• **Task details**
Please retype every one of the entries below word for word, leaving the pictures out.

··· Listed records

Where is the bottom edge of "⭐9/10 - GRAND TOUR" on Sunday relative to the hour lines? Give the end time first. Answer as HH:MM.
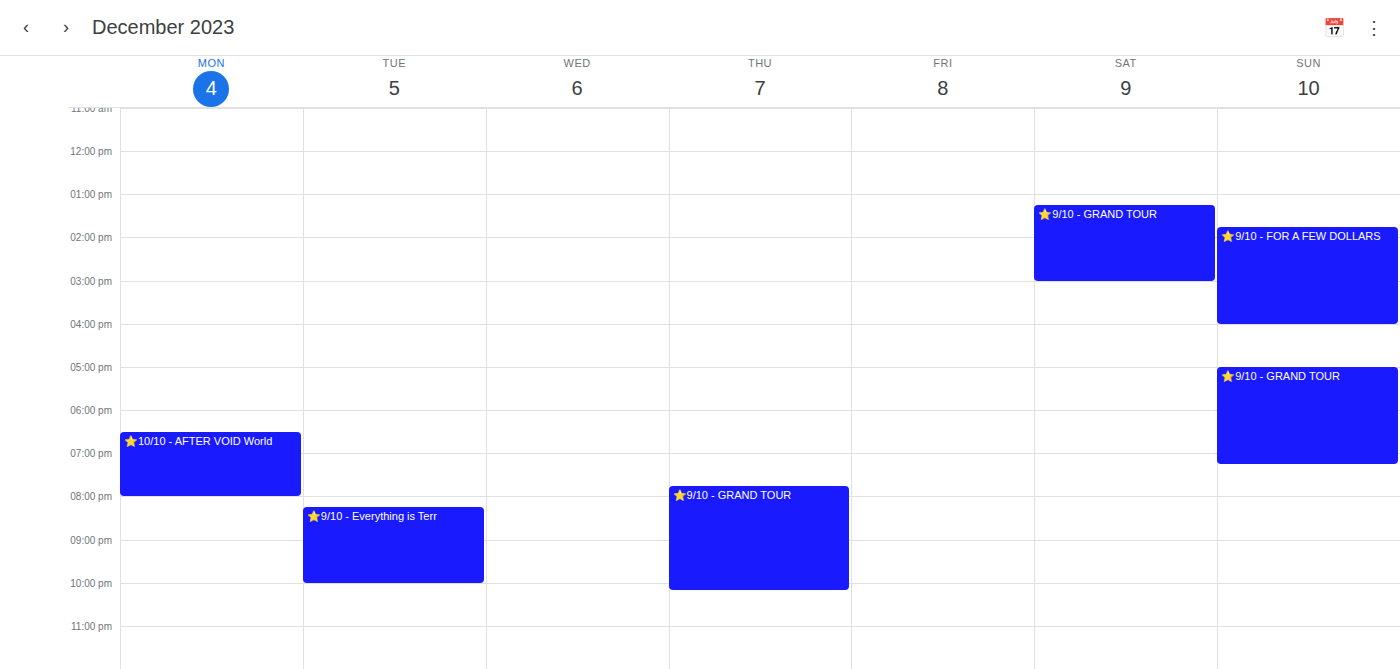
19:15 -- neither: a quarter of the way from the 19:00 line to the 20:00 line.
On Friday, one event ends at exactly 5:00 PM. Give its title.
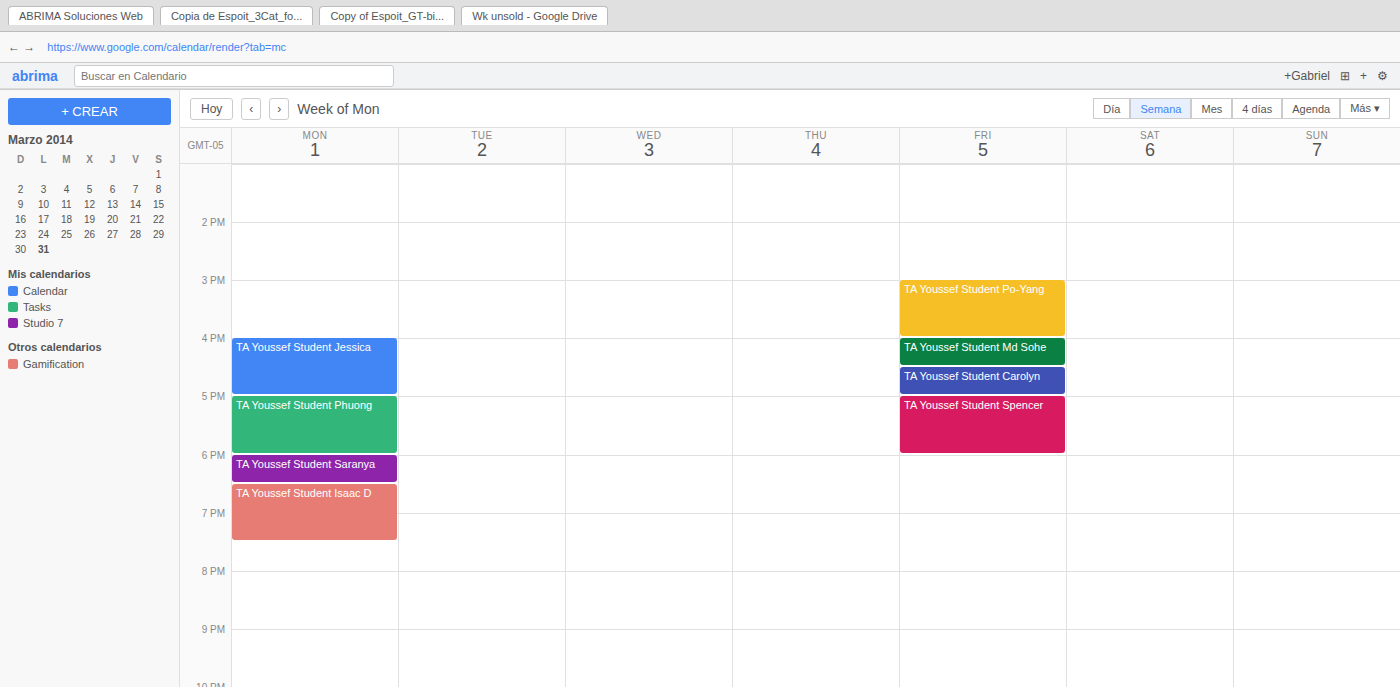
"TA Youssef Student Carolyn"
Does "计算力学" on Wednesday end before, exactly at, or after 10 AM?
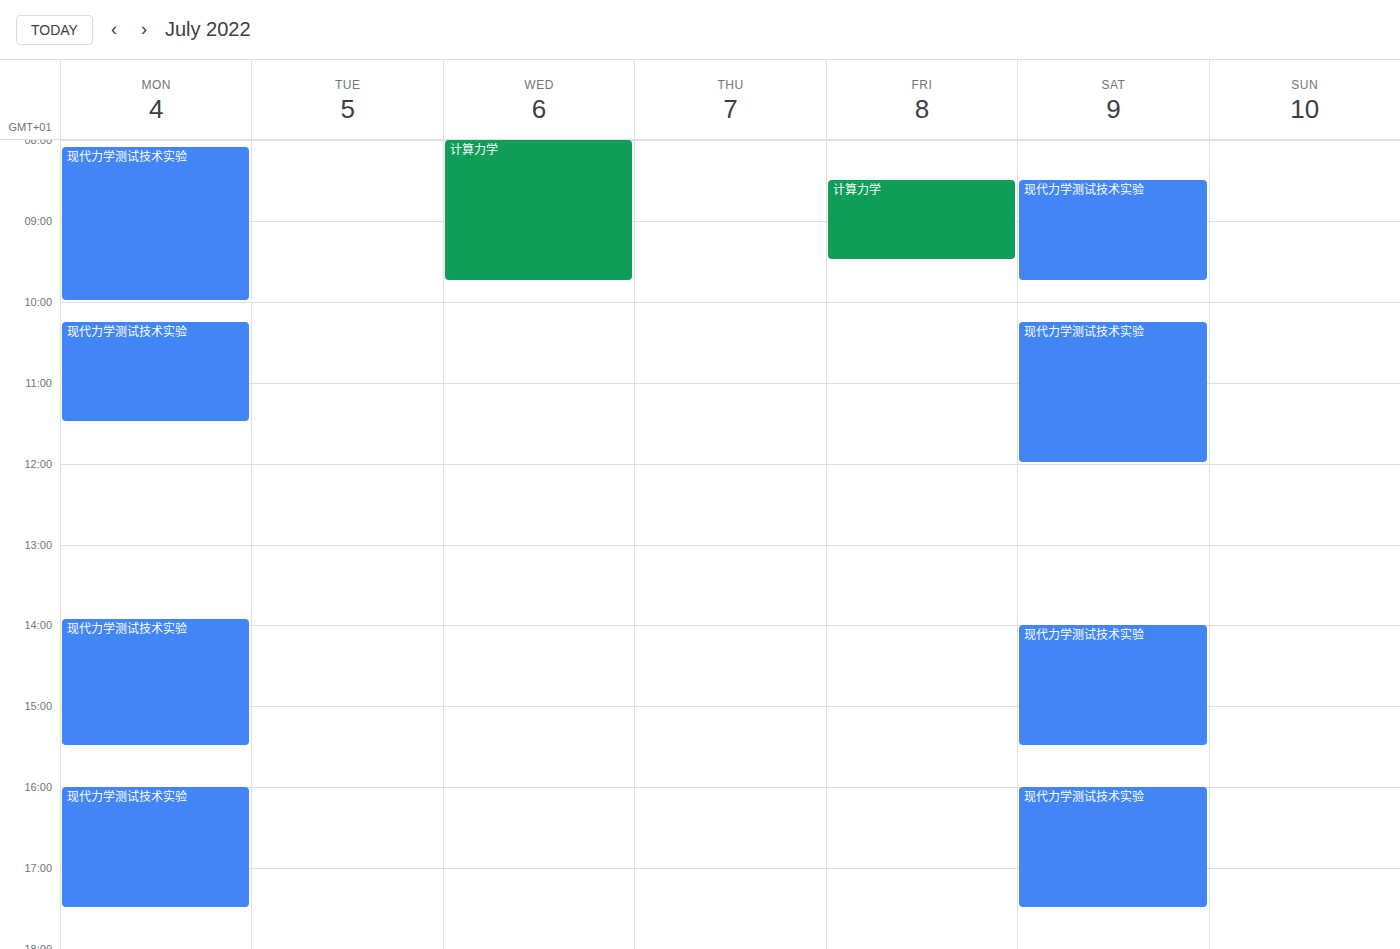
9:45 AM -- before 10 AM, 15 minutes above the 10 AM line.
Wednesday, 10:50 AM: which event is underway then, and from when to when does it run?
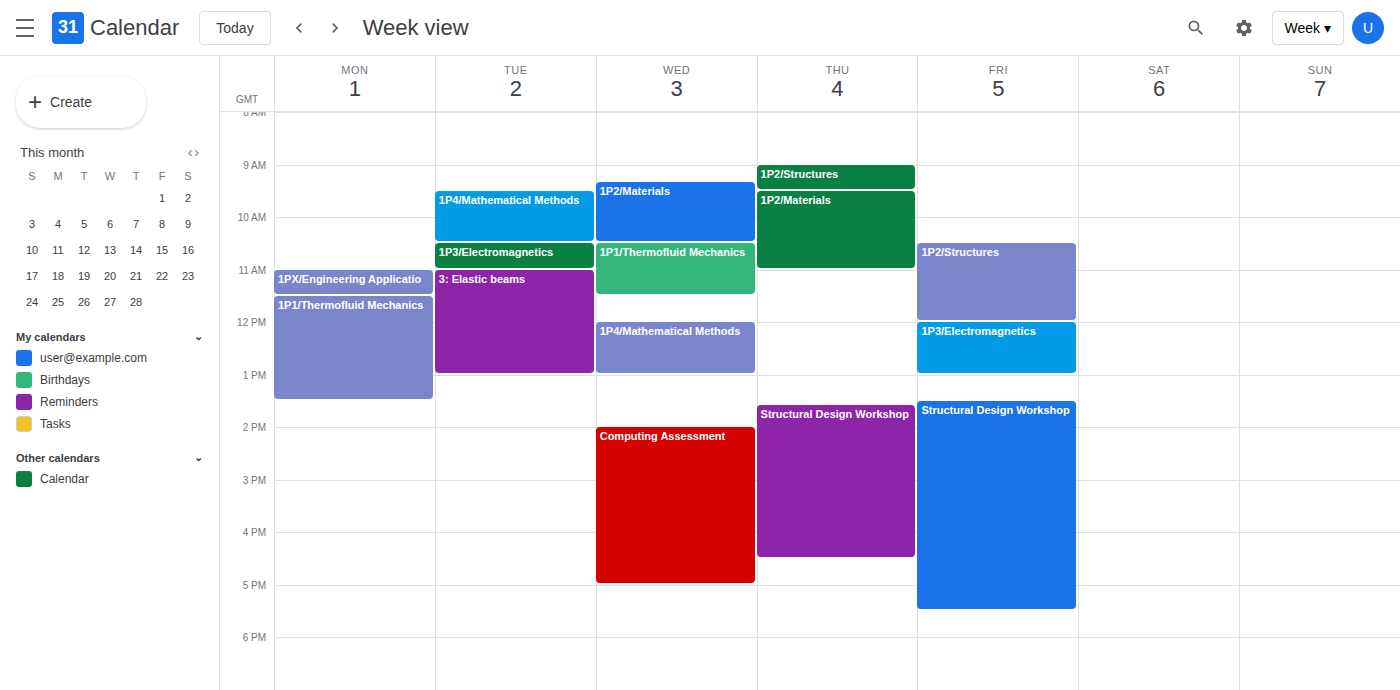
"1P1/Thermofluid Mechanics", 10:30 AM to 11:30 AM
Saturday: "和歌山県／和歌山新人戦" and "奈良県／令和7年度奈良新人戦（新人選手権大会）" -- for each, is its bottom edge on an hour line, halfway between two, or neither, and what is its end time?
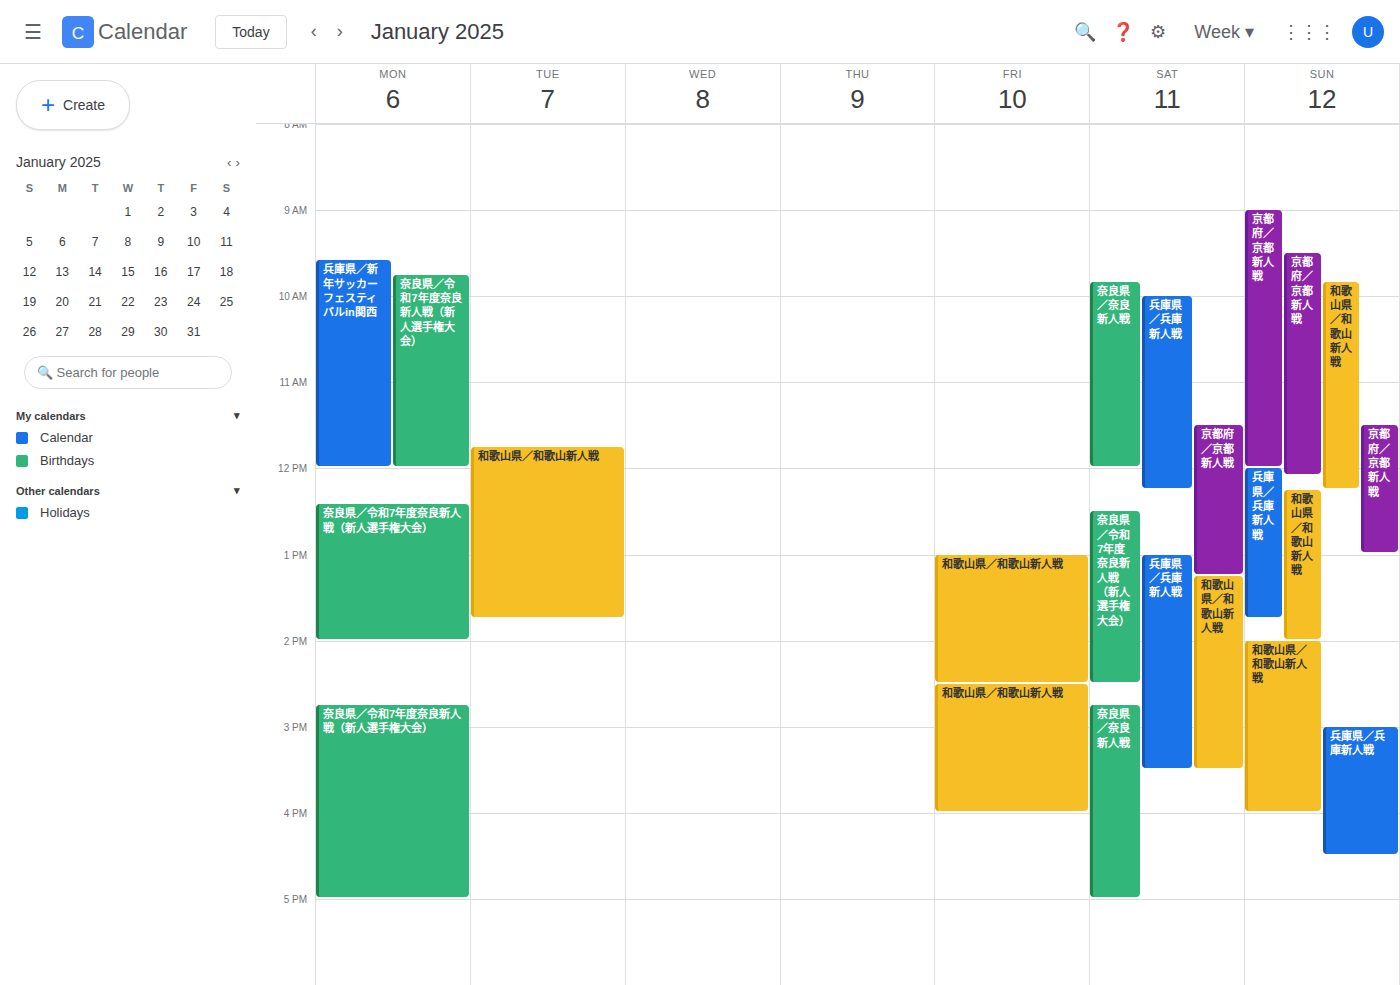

······

• **Solution for this task**
Where is the bottom edge of "⭐9/10 - GRAND TOUR" on Sunday relative to the hour lines? Give the end time first. Answer as HH:MM.
19:15 -- neither: a quarter of the way from the 19:00 line to the 20:00 line.
On Friday, one event ends at exactly 5:00 PM. Give its title.
"TA Youssef Student Carolyn"
Does "计算力学" on Wednesday end before, exactly at, or after 10 AM?
9:45 AM -- before 10 AM, 15 minutes above the 10 AM line.
Wednesday, 10:50 AM: which event is underway then, and from when to when does it run?
"1P1/Thermofluid Mechanics", 10:30 AM to 11:30 AM
Saturday: "和歌山県／和歌山新人戦" and "奈良県／令和7年度奈良新人戦（新人選手権大会）" -- for each, is its bottom edge on an hour line, halfway between two, or neither, and what is its end time?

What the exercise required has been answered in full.